Come cittadini credenti nell’aderire «docilmente» alle disposizioni del Governo italiano in questo tempo abbiamo avuto un senso profondo del rispetto dell’autorità civile, ma abbiamo avuto anche un senso completo della virtù della prudenza?
Nella prospettiva cristiana, che trascende tutte le norme della giustizia legale, il senso della situazione (gnome) dovrebbe avere un ruolo fondamentale.
Cosa avremmo dovuto fare davanti a una tale situazione? Oltre che esercitare la nostra responsabilità, avremmo dovuto risalire con spirito soprannaturale ai principi più alti.
San Tommaso afferma: «Spetta soltanto alla divina Provvidenza di considerare tutti i casi che possono capitare fuori del corso normale delle cose; tuttavia tra gli uomini, chi è più perspicace può giudicare con la sua ragione molte di queste cose. Ed è questo il compito della gnome, che implica appunto una certa perspicacia di giudizio» (Tommaso, IIa IIae, q.51, a. 4, ad. 3.).
Le cose casuali quindi, secondo S. Tommaso, possono essere giudicate con certezza solo dalla Provvidenza divina, ma tra gli uomini i più perspicaci riescono a giudicare con la loro ragione almeno buona parte degli eventi casuali e a questo si richiede la gnome.
La gnome si può ottenere da una certa perspicacia naturale (se questa manca, un uomo, anche se dottissimo, si orienta difficilmente in casi straordinari) e da una assidua lettura degli eventi del passato tra i quali vi sono dei casi straordinari precedenti.
Per poter esercitare la gnome bisogna aver chiara la scala dei valori, in modo tale da percepire i casi nei quali un certo valore, per quanto importante, deve farsi da parte per cedere il posto a un valore superiore.

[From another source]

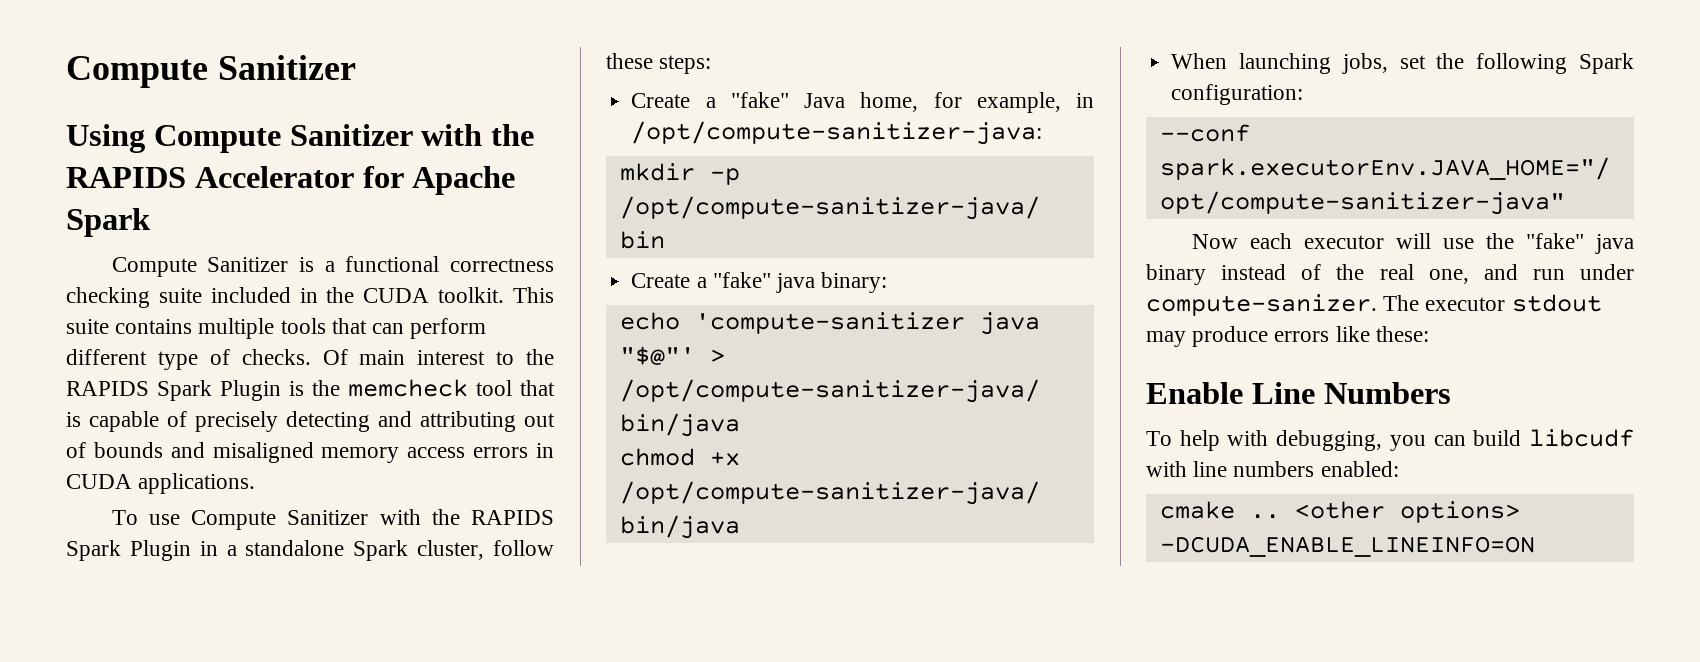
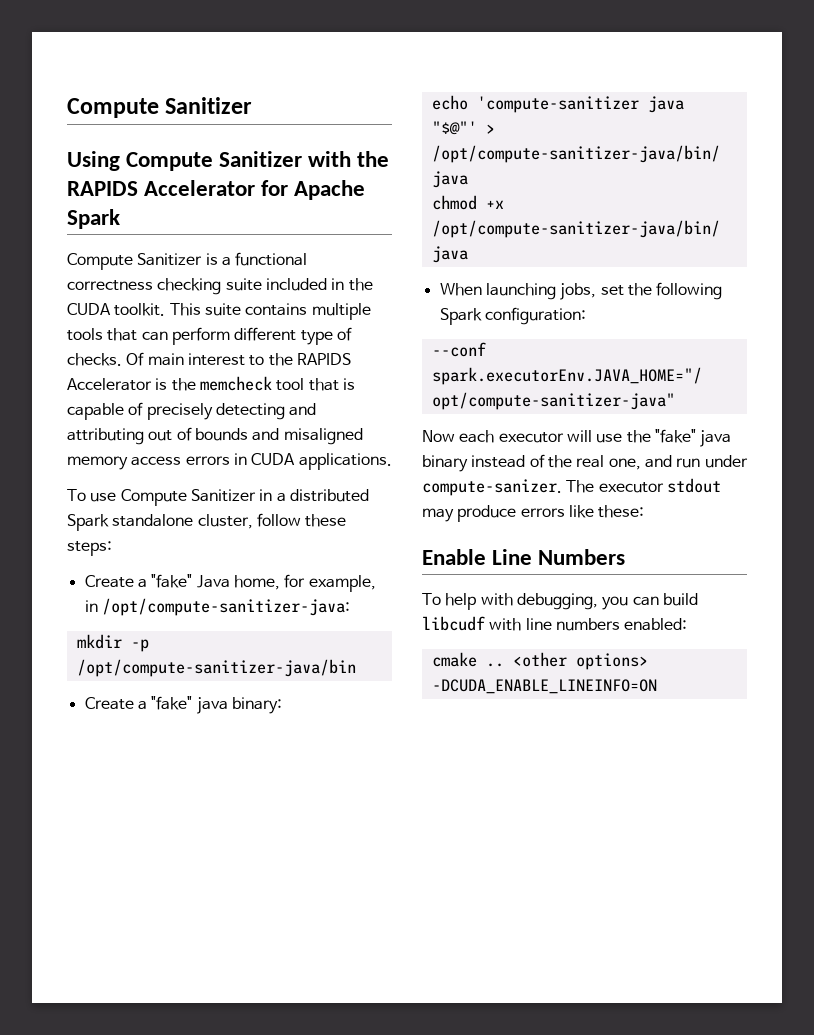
[157,380,281,401] Spark Plugin -> [67,378,152,391] Accelerator
[379,509,554,525] [66,540,409,561] with the RAPIDS Spark Plugin in a standalone Spark -> [259,489,369,502] [67,514,194,531] in a distributed Spark standalone

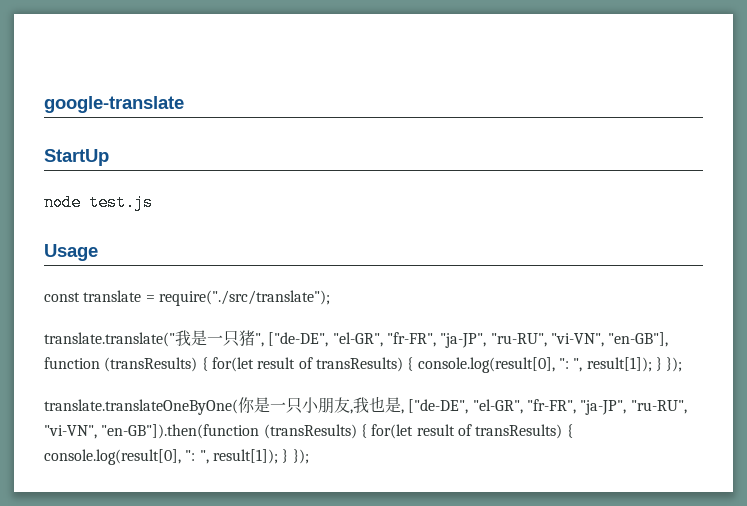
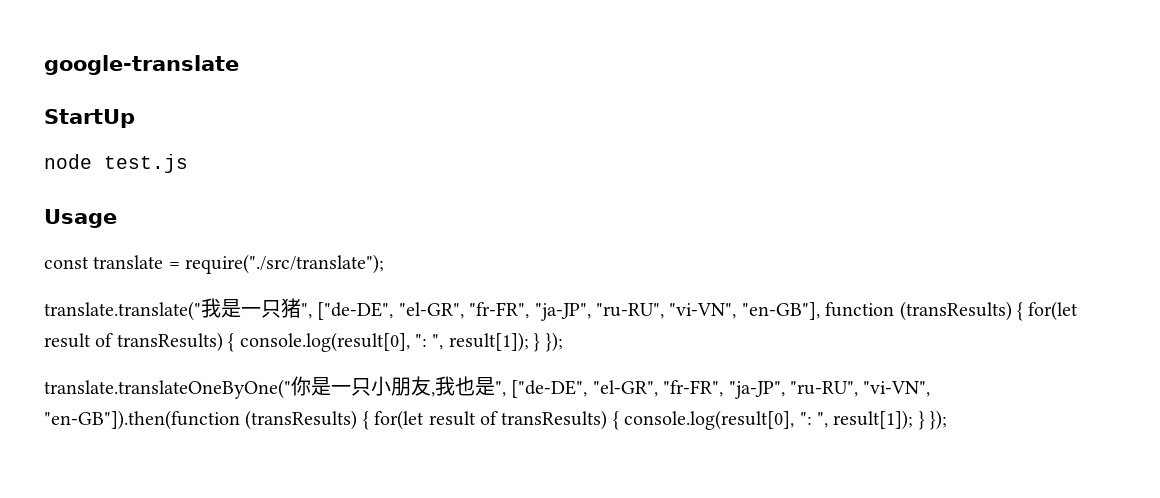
[44,399,238,415] translate.translateOneByOne( -> [44,379,291,399] translate.translateOneByOne("
[401,409,404,414] , -> [495,381,506,397] ",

Ritengo che in questo particolare contesto avremmo dovuto tenerci pronti a praticare eccezionalmente questa prudenza particolare, la gnome. Come credenti avremmo dovuto soffermarci di più a riflettere e a ponderare gli eventi sub specie aeternitatis, alla luce del nostre destino eterno.
«E che giova all’uomo se guadagna tutto il mondo e perde l’anima sua? Infatti, che darebbe l’uomo in cambio della sua anima?» (cf. Mc 8,35-37). La prudenza cristiana ha nella fede e nella fiducia in Dio il suo punto d’appoggio.
Alcuni di noi cittadini abbiamo fatto questo, non sottoponendoci acriticamente alle prescrizioni e imposizioni del governo, assumendoci la responsabilità delle nostre libere decisioni e accettando anche il martirio di essere stigmatizzati ed esclusi dalla vita sociale e dal lavoro.
i dannati rifiutano le prescrizioni e imposizioni di Dio, e si assumono la responsabilità delle loro decisioni accettando di essere esclusi per sempre dalla Beatitudine eterna
Cara Anna Riita, mi riconosco pienamente nelle tue parole. Il tempo, come sapevamo, ci ha dato ragione. La nostra capacità di non sottoporci “acriticamente alle prescrizioni e imposizioni del governo” purtroppo suscita malumori in taluni. Questo malumore ha un nome ben preciso: si chiama invidia.